We’ve debated this issue with execs from Checkfree and other payment companies for years. The payment vendors paint a rosy picture of tens of millions of consumers logging into master bill-pay consoles housed at their bank’s Web site. We never bought it. We couldn’t understand how the extra effort to post bills at a third party could be justified when billers and consumers can exchange bills, payments, and questions directly through email; an interface already mastered by most Web users.
If you’ve ever been to a bill presentment conference, you’ve probably heard Richard Crone’s diatribe against retail bank involvement in the space. His “bills are compelling content” argument for the so-called “biller-direct” model is slowly coming to fruition. Crone recently left CyberCash and is marketing his expertise as an independent consultant once again.
Contact: Richard Crone, rcrone@aol.com , (650) 592-4006.
| 7 |
One Million Hours1 Wasted in “Wireless Strategy” Meetings:
If you are in North America, you are wasting your energy planning for the
wireless Web. Sure, some day we’ll all use the Web from a wireless device. As a
matter of fact, 20 or 30 years from now there won’t be keyboards or modems or
monitors. We’ll just speak into a mike embedded in our clothes (or skin) and
receive answers directly to a speaker or screen mounted in a similar fashion.2
While these technologies make great science fiction, banks should not be wasting energy on them in 2000 or 2001. Rather than debating how your services work on a 2-inch screen in a coffee shop in Northern California, concentrate on how to service customers effectively with an email-based service optimized for an office or den in Peoria. If you do that right, you’ll have something that works for desktop PCs, tiny wireless devices (that receive standard email), and anything in-between.
| 8 |
Net Banking Becomes Far Easier to Use: Many banks went through exhaustive Web makeovers this year. As a result, navigation is better, copywriting is more professional, graphics are more appropriate, servers deliver pages much faster, online banking demos do a better job selling, online applications are understandable, and online banking login is on the home page. As a result, Web banking programs have become much more popular, especially for novice users.
####################
_What this exercise asks_
1. Could you print everything in the online banking excerpt from "If you’ve ever" down to "consultant once again."?
2. Can you condense the paragraph in the online banking excerpt that begins "Net Banking Becomes Far Easier to Use" into a shorter version that keeps its main facts?
The listing has no connection to the online banking excerpt.
####################
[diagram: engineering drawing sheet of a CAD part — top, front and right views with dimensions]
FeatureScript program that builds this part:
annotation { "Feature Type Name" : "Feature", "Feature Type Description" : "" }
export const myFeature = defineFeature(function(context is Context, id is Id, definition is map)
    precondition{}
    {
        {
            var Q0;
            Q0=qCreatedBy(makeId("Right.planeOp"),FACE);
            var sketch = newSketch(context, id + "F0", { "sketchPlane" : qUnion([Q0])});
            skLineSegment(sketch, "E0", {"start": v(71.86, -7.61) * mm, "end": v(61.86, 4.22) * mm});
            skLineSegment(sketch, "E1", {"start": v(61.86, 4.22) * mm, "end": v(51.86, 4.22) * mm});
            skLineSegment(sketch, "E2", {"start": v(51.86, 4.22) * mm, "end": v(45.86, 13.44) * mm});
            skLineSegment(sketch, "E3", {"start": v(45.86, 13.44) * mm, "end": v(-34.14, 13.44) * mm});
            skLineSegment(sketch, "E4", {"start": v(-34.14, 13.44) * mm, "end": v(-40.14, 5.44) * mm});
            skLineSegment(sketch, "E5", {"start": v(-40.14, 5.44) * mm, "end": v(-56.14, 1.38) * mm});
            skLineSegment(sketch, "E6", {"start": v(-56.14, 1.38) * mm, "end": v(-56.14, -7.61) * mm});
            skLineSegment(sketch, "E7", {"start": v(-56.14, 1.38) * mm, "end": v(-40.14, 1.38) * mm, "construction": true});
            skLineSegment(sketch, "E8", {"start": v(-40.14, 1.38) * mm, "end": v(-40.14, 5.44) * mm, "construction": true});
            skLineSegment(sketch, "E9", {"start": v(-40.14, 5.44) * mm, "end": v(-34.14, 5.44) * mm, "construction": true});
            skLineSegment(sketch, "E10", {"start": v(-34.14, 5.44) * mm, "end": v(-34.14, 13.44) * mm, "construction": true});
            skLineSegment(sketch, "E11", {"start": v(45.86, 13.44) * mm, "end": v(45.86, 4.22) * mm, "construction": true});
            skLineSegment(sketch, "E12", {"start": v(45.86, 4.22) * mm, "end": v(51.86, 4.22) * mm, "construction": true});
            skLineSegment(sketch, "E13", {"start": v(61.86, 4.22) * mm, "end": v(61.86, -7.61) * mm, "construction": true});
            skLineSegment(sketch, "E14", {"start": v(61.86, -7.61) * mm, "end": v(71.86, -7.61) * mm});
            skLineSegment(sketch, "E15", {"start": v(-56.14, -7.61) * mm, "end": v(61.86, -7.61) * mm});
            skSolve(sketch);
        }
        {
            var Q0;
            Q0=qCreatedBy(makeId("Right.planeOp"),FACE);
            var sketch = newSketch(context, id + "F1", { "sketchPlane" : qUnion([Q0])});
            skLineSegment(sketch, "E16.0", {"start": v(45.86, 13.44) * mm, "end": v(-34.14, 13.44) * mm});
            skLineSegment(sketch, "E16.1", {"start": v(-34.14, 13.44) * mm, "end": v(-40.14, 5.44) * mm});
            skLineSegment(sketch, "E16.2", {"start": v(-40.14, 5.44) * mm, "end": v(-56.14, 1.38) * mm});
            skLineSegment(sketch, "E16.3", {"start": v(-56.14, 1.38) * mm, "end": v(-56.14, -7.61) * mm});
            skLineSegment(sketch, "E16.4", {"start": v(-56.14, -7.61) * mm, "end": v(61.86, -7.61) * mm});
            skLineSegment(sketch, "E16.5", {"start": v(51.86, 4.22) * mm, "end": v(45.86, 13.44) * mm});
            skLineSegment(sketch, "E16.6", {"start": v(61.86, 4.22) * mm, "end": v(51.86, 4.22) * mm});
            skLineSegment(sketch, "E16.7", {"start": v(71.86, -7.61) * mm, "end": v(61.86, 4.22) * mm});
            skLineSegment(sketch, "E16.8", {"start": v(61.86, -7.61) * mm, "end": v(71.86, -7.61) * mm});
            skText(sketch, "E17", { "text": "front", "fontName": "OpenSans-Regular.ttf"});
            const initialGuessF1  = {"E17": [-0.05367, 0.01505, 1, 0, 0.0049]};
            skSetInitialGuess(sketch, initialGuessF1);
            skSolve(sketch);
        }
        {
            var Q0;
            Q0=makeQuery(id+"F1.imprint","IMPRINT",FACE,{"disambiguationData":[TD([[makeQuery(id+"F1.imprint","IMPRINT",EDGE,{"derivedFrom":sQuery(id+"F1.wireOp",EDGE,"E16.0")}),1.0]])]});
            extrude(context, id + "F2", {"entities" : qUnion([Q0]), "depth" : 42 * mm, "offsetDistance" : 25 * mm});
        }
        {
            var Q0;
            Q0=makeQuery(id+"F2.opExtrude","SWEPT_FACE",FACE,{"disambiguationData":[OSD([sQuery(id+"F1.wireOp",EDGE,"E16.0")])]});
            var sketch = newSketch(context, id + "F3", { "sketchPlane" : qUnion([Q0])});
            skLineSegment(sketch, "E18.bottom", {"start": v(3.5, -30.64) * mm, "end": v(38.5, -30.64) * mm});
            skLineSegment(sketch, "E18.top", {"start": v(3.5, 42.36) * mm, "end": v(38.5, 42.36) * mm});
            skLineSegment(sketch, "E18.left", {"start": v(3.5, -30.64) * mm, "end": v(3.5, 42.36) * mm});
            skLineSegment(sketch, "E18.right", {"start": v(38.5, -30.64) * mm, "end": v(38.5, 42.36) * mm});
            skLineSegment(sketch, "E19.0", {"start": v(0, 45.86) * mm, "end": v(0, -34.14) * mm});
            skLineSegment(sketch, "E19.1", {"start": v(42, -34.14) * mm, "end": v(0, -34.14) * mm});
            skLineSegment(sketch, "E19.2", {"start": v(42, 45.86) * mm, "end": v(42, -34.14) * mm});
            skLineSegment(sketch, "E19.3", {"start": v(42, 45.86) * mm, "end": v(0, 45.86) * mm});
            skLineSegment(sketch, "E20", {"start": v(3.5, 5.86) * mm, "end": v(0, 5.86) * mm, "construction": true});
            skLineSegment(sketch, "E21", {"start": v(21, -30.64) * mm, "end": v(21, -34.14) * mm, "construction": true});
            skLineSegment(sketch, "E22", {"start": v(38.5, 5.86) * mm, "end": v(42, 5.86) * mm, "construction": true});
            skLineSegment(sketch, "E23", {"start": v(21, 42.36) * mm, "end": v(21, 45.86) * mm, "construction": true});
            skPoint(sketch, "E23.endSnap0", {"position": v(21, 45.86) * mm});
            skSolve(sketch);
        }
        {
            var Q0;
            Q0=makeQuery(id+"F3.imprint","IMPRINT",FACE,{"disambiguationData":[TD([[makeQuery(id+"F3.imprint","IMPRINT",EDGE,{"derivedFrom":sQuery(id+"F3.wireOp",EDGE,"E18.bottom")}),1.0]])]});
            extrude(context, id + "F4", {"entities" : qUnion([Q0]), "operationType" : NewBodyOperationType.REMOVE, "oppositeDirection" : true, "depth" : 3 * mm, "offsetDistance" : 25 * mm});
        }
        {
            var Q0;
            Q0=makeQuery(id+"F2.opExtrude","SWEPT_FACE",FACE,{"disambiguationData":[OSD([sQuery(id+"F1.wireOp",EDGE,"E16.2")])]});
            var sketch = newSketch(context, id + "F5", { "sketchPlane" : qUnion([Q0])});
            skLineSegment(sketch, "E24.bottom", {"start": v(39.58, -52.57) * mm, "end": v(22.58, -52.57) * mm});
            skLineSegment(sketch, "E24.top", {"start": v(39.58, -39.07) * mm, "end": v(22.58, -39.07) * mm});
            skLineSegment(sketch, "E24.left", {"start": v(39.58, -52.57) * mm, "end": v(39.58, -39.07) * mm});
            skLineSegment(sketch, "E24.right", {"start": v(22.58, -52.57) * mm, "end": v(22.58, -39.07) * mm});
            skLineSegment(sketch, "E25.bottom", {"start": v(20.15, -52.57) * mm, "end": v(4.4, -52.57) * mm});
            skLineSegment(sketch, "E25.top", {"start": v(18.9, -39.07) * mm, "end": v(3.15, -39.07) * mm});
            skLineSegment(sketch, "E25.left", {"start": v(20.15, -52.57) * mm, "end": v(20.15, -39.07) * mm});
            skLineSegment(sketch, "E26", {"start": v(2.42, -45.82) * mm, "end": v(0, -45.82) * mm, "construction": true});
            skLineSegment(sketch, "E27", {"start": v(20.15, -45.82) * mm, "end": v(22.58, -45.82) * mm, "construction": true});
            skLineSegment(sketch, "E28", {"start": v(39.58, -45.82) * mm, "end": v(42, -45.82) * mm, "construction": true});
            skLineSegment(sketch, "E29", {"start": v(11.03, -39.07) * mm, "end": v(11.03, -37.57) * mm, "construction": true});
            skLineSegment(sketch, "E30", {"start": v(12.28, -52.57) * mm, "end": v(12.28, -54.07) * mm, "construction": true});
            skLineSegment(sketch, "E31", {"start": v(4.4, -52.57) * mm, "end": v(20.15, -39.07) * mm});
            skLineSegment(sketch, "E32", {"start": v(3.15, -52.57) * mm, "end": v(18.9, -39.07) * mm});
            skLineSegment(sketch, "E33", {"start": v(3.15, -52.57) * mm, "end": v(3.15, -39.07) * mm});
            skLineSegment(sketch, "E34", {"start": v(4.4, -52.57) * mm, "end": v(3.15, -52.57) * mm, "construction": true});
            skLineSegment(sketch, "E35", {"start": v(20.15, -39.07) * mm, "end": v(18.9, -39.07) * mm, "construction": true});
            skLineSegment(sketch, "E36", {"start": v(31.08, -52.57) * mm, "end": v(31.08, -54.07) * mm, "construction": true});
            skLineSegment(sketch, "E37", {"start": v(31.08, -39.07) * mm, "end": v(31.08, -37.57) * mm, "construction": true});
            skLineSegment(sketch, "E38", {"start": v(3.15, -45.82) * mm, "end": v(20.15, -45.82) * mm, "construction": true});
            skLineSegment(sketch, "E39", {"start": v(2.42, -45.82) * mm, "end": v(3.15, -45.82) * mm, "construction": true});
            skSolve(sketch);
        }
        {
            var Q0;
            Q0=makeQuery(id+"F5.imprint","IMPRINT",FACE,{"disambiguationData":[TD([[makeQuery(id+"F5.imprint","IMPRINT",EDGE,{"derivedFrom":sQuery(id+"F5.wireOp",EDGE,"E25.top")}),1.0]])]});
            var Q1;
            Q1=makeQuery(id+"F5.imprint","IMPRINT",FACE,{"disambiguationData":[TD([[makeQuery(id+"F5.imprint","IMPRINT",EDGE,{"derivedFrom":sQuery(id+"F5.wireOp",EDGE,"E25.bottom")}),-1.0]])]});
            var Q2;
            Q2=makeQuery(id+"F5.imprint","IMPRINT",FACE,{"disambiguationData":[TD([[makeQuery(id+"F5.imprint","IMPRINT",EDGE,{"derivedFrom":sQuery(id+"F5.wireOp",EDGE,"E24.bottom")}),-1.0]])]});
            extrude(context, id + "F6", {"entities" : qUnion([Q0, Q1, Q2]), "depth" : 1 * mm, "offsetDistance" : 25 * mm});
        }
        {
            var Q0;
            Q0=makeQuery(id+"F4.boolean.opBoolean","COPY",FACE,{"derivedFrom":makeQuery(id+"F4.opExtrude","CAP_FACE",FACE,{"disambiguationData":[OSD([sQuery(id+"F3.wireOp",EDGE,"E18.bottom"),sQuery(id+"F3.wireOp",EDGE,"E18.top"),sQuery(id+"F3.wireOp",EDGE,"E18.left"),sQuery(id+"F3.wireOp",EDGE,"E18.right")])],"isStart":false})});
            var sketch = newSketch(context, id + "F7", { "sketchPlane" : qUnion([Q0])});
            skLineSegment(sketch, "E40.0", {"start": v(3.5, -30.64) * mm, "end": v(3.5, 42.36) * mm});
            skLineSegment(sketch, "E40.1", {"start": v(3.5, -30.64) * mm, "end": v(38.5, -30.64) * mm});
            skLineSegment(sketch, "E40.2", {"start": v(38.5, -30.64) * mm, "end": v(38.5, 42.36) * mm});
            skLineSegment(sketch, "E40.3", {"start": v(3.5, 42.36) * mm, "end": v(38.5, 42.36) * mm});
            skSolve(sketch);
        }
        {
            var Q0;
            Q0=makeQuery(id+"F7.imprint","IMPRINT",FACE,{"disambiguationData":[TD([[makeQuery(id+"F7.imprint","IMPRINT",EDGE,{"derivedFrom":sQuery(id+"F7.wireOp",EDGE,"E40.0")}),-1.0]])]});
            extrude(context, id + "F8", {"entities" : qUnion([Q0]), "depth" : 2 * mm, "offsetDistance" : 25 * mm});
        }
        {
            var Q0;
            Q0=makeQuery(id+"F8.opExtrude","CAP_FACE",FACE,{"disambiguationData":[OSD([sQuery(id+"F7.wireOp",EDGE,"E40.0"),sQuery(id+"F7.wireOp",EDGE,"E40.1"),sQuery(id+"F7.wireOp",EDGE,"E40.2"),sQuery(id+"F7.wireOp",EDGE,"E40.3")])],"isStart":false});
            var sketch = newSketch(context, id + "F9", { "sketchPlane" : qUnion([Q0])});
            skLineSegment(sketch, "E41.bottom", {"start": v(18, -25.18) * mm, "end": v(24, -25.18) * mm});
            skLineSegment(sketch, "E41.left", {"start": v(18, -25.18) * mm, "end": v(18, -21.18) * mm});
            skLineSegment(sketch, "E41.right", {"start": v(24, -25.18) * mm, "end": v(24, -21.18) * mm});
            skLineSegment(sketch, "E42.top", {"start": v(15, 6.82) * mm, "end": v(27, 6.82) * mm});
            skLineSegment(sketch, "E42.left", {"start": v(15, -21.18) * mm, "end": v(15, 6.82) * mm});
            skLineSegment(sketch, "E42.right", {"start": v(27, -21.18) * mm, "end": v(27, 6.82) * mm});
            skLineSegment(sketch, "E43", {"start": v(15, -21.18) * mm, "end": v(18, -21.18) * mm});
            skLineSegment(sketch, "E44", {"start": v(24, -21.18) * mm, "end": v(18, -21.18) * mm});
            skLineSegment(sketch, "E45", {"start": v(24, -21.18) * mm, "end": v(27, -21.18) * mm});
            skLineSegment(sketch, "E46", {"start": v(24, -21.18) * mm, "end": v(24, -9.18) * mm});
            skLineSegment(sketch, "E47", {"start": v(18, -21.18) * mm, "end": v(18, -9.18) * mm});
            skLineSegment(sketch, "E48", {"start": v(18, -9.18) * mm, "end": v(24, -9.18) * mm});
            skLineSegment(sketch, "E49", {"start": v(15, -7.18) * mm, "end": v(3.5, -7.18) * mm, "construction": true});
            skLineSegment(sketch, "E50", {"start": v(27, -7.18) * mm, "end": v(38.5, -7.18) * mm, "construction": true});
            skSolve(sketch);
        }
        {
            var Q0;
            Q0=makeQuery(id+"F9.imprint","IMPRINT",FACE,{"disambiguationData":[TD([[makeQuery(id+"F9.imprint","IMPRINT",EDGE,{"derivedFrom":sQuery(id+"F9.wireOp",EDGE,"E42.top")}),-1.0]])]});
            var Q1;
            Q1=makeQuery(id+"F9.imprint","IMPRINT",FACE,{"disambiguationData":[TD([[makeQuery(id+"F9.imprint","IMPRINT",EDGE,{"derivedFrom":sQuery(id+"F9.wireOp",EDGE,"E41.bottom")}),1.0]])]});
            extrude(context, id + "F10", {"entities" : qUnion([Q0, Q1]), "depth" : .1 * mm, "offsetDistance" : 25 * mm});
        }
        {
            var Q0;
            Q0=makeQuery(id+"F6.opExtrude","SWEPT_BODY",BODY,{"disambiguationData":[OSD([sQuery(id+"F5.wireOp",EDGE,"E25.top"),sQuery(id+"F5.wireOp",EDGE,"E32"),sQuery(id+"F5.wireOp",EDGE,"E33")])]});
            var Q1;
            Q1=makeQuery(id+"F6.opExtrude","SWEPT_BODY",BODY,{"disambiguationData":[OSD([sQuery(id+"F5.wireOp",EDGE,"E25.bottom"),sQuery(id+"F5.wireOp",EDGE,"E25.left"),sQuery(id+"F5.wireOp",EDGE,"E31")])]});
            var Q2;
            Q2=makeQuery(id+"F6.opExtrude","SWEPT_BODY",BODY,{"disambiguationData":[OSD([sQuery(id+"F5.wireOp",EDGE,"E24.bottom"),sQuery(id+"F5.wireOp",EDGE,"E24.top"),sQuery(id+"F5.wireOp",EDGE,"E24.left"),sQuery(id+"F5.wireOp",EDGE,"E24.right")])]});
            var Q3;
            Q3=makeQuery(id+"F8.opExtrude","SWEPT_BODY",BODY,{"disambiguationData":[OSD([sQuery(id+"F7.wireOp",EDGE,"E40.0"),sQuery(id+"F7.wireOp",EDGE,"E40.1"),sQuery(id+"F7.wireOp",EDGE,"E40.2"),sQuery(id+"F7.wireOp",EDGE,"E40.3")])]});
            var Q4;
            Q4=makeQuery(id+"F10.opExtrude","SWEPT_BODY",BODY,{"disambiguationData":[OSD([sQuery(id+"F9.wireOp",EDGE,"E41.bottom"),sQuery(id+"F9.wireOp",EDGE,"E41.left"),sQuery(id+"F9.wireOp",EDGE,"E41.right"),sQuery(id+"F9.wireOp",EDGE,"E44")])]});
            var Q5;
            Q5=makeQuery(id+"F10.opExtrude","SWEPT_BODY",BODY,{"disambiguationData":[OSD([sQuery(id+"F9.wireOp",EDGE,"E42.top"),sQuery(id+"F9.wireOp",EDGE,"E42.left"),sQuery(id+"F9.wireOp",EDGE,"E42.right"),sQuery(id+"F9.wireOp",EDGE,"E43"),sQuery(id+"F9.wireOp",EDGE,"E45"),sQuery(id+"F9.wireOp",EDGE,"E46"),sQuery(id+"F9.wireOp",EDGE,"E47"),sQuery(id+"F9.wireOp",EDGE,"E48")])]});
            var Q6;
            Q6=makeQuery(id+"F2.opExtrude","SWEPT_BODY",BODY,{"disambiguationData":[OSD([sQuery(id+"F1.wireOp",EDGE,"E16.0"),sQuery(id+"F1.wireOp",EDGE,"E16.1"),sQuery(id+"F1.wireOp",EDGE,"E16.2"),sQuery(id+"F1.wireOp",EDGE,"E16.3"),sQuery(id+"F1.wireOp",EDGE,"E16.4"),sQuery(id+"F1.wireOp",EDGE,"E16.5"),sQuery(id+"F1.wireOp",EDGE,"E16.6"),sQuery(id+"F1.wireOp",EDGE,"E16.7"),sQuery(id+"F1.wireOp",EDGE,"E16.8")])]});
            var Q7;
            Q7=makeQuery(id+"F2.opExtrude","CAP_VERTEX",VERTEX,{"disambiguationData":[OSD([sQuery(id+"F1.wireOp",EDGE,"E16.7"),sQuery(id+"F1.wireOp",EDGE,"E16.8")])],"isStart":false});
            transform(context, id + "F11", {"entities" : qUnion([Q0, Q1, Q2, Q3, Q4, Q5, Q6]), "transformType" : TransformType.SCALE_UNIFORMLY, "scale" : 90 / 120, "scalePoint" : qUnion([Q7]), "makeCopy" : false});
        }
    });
####################
_Answers by item number_
1.
If you’ve ever been to a bill presentment conference, you’ve probably heard Richard Crone’s diatribe against retail bank involvement in the space. His “bills are compelling content” argument for the so-called “biller-direct” model is slowly coming to fruition. Crone recently left CyberCash and is marketing his expertise as an independent consultant once again.

2. Many banks thoroughly overhauled their websites this year. Navigation, copywriting and graphics improved, and pages load faster. Online banking demos sell better, online applications are understandable, and login sits on the home page. Web banking has therefore become much more popular, especially with novice users.